Le combat contre le monopole des GAFA, acronyme désignant les grands noms de l'internet comme Google, Apple, Facebook ou encore Amazon, ne se déroule pas qu'en Europe. Le Vieux Continent a fait de l'imposition de ces entreprises tentaculaires un des enjeux majeurs de ces dernières années, mais le débat fait aussi rage aux États-Unis, pourtant berceau de ces géants du numérique. La fronde gronde. Les frasques d'Epic Games contre Apple ne sont que la partie la plus retentissante d'un combat titanesque.
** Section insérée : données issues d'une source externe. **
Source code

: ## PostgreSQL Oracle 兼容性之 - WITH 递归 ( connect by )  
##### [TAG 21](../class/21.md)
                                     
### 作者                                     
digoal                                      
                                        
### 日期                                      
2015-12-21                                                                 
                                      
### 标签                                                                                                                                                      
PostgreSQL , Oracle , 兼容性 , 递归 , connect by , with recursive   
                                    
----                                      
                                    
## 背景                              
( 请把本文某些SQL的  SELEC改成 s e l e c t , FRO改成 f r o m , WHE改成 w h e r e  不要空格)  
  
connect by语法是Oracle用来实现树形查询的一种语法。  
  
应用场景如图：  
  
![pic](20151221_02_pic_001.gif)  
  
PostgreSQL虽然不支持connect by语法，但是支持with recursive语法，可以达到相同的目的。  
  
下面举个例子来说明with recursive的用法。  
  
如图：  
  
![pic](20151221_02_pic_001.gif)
Le studio créateur du célèbre jeu Fortnite s'est en effet vu interdire l'accès à l'AppStore après avoir mis en place un système de paiement alternatif permettant de contourner la commission de 30 % prise par la Pomme sur chaque transaction effectuée via son magasin d'applications. C'est sur le plan législatif que la bataille fait rage. Depuis seize mois, les parlementaires du sous-comité antitrust de la Chambre des représentants enquêtent sur les risques de monopole engendrés par la mainmise de ces mastodontes omniprésents et préparent des propositions de mesures afin de mettre fin à leur domination sans partage.
Un rapport au vitriol
Leur rapport vient de tomber. Lourd de 449 pages, le document ne retient pas ses coups. « Ces géants qui étaient autrefois des petites start-up, remettant en question le statu quo, sont devenus le genre de monopoles que nous n'avions pas vus depuis l'ère des barons du pétrole et des magnats des chemins de fer », résument les élus. Pour eux, il est urgent de casser ces trusts afin d'assainir un environnement qui est devenu anticoncurrentiel et qui bride à la fois l'innovation et la croissance. Les auteurs, issus du camp démocrate, ont voulu proposer un « Glass-Steagall de l'internet ». Cette loi de 1930, née dans les ruines du krach de 1929, obligea les banques de dépôts à se séparer de leurs activités d'investissement. Le rapport estime que les entreprises dominant les activités numériques profitent de manière inéquitable de leur position d'intermédiaires. Leurs concurrents sont en effet à la fois obligés d'utiliser leurs solutions, comme Android ou iOS, et de lutter contre leurs services, comme Apple Music ou Google Shopping, qui eux, profitent de l'exposition offerte par leur maison-mère.
Casser le monopole
Les représentants mettent en avant un lot de mesures drastiques. Dans un premier temps, les GAFA devraient céder ou cloisonner de manière hermétique leurs différentes activités. Pour Google, par exemple, cela signifierait de ne plus contrôler le système d'exploitation Android. Facebook devrait céder Instagram et WhatsApp ; Amazon ne pourrait plus vendre ses propres produits sur sa plateforme et Apple devrait choisir entre l'AppStore et ses services maison. Ensuite, les entreprises seraient dans l'impossibilité d'enfermer leurs utilisateurs dans leur écosystème. Pour le réseau social, par exemple, cela entraînerait l'ouverture des données à des concurrents. Dans le viseur des propositions de loi également, la politique de rachat agressive de ces sociétés. Le rapport montre que les géants du web ont avalé plus de 500 entreprises ces dernières années sans que le régulateur ne trouve à y redire. Si le rapport se transformait en législation, l'acheteur devrait prouver que son rachat ne nuit pas à la concurrence. Dans le camp républicain, les propositions ont été jugées « radicales, remodelant le droit de la concurrence selon l'agenda de l'extrême gauche », comme l'a expliqué le sénateur Jim Jordan dans une lettre. Le débat sera au cœur des enjeux de la prochaine présidentielle américaine. Les résultats de l'élection de novembre, qui pourraient voir déferler une vague démocrate si Donald Trump ne remporte pas un second mandat, pourraient avoir de lourdes conséquences pour les GAFA.